4. Butter contains some vitamins and minerals.
We won't argue that butter is the best source of nutrients, but it's also not void of vitamins or minerals. It contains some natural fat-soluble vitamins, like vitamins A, D, E, and K. Half a tablespoon of butter provides 10% and 11% of the recommended daily requirement of vitamin A for men and women aged 19-50, respectively. Butter also contains a small amount of potassium, iodine, and calcium.
5. The real enemy is sugar.
One result of the war on fat has been the rise of heavily-processed "low-fat" and "fat-free" foods, where saturated fat has been replaced with added sugar.
Cardiologist Aseem Malhotra, who recently issued a call in the British Medical Journal to "bust the myth of saturated fat's role in heart disease," notes that in the last 30 years the rate of obesity in the United States has skyrocketed, even though the percentage of calories we are consuming from fat has declined by 10%.
The fructose in sugar has been linked to weight gain — possibly because it messes with insulin levels and encourages fat storage. Some experts also believe that people can develop an "addiction" to sugar that drives overeating.

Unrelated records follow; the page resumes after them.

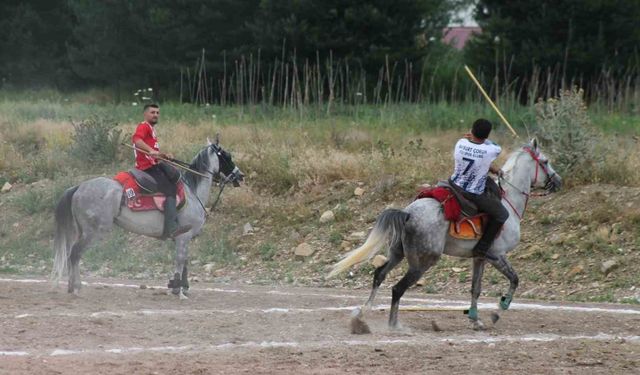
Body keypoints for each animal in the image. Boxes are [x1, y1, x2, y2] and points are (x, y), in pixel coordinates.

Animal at [52, 138, 242, 300]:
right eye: (227, 156)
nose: (240, 176)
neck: (192, 192)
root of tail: (79, 187)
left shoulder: (183, 239)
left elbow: (185, 261)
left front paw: (180, 287)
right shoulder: (183, 236)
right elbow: (181, 260)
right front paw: (179, 291)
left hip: (82, 230)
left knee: (71, 254)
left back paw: (71, 287)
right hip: (94, 231)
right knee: (75, 254)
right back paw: (76, 288)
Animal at [328, 140, 564, 330]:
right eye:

Malhotra cites a 1956 study published in Lancet that compared three groups who consumed different types of food on a 1,000-calorie diet: One group got 90% of their calories from fat, another got 90% of their calories from protein, and the final group got 90% of their calories from carbohydrates. The fat-consuming group lost the most weight, while the carbohydrate dieters actually gained weight.
6. Butter tastes good.
Butter tastes good because it's full of fat. By giving the body what it wants in moderate amounts, it's possible that we fill a desire that would require larger servings of low-fat artificial foods to confer the same level of satisfaction.